Sostituzione di delibera assembleare e cessazione della materia del contendere
La disponibilità del diritto rappresenta un limite alla compromettibilità in arbitri di controversie di qualsiasi natura. Con specifico riferimento alla materia societaria non può essere deferita alla decisione arbitrale l’impugnativa di delibera di approvazione del bilancio che verta sulla veridicità, completezza e chiarezza del bilancio stesso. Ciò in quanto le norme dirette a garantire tali principi non solo hanno natura imperativa, ma attengono pure a diritti indisponibili, essendo poste, oltre che a tutela dell’interesse di ciascun socio, anche dell’affidamento di tutti i soggetti terzi che con la società entrano in rapporto.

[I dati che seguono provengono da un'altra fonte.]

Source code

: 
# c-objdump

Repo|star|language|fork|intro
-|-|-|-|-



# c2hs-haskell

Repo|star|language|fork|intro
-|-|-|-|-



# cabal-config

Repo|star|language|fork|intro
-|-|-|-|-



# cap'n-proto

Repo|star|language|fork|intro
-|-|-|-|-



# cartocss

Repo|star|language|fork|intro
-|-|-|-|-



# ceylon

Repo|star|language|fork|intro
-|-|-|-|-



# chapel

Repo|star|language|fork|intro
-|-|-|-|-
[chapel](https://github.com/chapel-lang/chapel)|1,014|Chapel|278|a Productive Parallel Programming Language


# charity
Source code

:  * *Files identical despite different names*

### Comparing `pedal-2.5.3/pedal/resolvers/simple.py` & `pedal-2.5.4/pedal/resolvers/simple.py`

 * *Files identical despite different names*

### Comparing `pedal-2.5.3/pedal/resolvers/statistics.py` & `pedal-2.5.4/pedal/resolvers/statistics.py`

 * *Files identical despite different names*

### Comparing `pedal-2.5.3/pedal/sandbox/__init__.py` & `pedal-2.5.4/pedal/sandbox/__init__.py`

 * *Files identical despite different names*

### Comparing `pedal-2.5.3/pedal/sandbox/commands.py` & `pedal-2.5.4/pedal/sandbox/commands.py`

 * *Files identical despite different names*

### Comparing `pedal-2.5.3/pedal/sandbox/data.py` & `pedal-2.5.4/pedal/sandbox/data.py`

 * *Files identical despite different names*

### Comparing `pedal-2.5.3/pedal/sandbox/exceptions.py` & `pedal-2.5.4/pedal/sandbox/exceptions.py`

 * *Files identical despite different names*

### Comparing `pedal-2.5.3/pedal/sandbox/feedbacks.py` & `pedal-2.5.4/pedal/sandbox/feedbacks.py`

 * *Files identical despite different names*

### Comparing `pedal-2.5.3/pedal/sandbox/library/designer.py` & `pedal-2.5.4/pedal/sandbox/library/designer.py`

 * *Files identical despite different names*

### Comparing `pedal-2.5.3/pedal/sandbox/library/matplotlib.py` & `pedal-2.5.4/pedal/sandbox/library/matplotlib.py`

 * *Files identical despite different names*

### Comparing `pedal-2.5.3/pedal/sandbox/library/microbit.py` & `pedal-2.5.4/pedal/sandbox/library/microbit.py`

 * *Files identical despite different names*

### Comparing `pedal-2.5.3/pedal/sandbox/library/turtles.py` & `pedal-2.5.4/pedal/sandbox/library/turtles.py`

La delibera di approvazione del bilancio che sia revocata e sostituita da successiva delibera conforme alla legge con la quale sia approvato un nuovo progetto di bilancio per il medesimo esercizio, determina che non possa più pronunziarsi l’annullamento della delibera adottata anteriormente e che debba essere dichiarata la cessazione della materia del contendere. In ogni caso, la fondatezza delle doglianze mosse contro la delibera di approvazione del bilancio di cui si lamenta l’illegittimità, successivamente revocata e sostituita da altra delibera conforme alla legge, giustifica la condanna della convenuta al pagamento delle spese di lite.
Sulla compromettibilità in arbitri delle impugnazioni di delibere assembleari
Attengono a diritti indisponibili, come tali non compromettibili in arbitri ex art. 806 cod. proc. civ., soltanto le controversie relative all’impugnazione di deliberazioni assembleari di società aventi oggetto illecito o impossibile, le quali danno luogo a nullità rilevabile anche di ufficio dal giudice, cui sono equiparate, ai sensi dell’art. 2479 ter cod. civ., quelle prese in assoluta mancanza di informazione. Tra tali delibere non rientrano quelle di revoca degli amministratori.